When I met my ex wife, an American woman, I asked her about the future with the man she was dating. She was drunk, very American woman, and replied "We will marry, then divorce, like everyone else..."' . So based on that I called her state of mind "pre-divorced".

But the paper describe it as a general problem, unashamedly. Conveniently, no mention of the divorce side effects, like children depression and suicide.

It seems we do well when we tell our boys to learn other languages than English, so they can marry women from family-forming cultures.

No good wife material in the land of divorce, where the social fabric is melting.
Lex Talonis
3 / 5 (2) Aug 22, 2015

I wouldn't marry a modern woman.......

Great site on the subject.

Don't Marry

Why Modern, Western Marriage Has Become A Bad Business Decision For Men

"Married Men – Post Here If You Hate Your Life"

https://dontmarry...-life-2/
RMQ
5 / 5 (1) Aug 22, 2015
The focus should be moved away from feminism. It should focus in factors like the alcohol/drug consumption of women, promiscuous behavior early on, etc. Alcohol, for example, is a strong predictor of divorce, child neglect, etc. Alcohol makes people impulsive, among other problems.

Hillary Clinton stood by her family when the situation called for her virtues. I am very impressed that she did not behaved as the classic feminist, but as a traditional conservative woman, a woman of class and stature, that could care about someone else beyond her pride and vanity.
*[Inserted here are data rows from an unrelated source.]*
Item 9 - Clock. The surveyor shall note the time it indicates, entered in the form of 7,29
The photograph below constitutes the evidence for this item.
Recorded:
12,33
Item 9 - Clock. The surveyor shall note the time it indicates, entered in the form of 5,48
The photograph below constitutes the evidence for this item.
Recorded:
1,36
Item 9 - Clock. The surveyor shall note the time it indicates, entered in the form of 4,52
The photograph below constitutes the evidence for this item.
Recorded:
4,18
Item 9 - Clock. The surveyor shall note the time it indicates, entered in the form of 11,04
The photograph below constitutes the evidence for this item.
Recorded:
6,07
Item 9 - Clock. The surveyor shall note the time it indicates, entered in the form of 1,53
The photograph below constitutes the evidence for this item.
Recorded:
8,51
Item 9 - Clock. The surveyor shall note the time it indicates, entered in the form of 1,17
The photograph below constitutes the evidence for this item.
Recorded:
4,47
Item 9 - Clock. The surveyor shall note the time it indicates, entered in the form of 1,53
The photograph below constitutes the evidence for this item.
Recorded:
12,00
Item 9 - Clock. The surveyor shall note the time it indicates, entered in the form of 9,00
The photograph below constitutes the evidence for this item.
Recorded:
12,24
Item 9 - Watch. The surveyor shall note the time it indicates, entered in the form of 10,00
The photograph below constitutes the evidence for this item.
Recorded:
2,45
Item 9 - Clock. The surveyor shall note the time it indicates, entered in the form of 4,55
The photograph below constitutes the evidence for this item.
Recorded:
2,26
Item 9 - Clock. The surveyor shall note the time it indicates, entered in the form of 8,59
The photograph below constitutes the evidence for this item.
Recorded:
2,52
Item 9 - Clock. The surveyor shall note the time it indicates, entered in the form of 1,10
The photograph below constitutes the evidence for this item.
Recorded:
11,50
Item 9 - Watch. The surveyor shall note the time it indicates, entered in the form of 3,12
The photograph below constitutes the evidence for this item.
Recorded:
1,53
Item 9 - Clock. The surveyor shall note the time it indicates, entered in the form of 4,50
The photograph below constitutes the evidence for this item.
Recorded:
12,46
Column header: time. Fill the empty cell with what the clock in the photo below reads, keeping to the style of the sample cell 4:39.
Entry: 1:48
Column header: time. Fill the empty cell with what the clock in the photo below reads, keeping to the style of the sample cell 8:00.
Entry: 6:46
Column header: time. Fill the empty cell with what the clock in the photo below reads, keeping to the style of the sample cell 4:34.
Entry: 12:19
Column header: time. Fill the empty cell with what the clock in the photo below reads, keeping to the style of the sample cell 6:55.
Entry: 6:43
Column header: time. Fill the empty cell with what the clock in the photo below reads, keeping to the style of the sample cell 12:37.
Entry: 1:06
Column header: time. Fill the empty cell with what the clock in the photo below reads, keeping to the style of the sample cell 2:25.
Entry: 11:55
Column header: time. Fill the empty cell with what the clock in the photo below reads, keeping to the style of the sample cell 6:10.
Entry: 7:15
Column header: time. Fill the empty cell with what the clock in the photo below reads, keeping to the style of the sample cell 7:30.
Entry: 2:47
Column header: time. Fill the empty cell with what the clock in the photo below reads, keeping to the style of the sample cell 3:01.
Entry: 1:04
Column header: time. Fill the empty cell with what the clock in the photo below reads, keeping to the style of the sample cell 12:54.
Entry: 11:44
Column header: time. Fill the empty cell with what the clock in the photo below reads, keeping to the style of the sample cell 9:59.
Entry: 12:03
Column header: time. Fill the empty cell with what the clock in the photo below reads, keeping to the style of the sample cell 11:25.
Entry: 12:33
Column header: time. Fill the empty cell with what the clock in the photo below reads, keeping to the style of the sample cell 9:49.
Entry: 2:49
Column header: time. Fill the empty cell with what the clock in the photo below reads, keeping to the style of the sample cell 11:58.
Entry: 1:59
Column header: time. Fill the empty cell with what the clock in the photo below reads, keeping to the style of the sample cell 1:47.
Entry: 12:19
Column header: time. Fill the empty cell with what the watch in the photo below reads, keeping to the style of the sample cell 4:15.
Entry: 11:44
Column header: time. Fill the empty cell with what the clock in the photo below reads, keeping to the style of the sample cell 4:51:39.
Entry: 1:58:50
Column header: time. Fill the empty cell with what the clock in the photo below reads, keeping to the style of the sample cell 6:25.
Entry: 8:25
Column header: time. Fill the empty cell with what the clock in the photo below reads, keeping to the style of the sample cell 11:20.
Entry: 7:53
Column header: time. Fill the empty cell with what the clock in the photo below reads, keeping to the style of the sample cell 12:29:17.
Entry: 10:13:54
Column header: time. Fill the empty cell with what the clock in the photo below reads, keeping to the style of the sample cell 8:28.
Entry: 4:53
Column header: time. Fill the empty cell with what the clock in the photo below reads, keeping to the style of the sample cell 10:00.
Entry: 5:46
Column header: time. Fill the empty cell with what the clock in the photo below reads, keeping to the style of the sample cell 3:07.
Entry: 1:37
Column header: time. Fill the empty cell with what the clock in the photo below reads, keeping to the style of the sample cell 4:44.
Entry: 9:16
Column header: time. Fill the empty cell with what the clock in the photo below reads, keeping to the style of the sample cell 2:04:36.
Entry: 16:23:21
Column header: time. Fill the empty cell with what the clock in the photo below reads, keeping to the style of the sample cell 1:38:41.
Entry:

I am not making the case for her political aspirations.
EWH
3 / 5 (2) Aug 22, 2015
It's really not too complicated. Divorce gives the woman court-enforced cash payments from the man, the reverse is not true.

Pre-marital promiscuity gives women the illusion that they could do better than their current husband. (Which isn't true for women in their 30s and up who think they will get the same attention as in their early 20s). Men who submit to their wives also stop being attractive to their wives - the professor is a fool if he thinks women are turned on by a guy doing the chores. Each sex is projecting in their own behavior what they want from the opposite sex - women want a dominant man, men want a quiet and agreeable woman, so they behave in ways that actually repel the opposite sex.

There is little social disapproval of divorce; if there were, as there was in the past, then women would be much less likely to file for divorce.
Vietvet
1 / 5 (4) Aug 22, 2015


There is little social disapproval of divorce; if there were, as there was in the past, then women would be much less likely to file for divorce.

And they would be suffer in miserable marriages, especially if married to an ahole like you.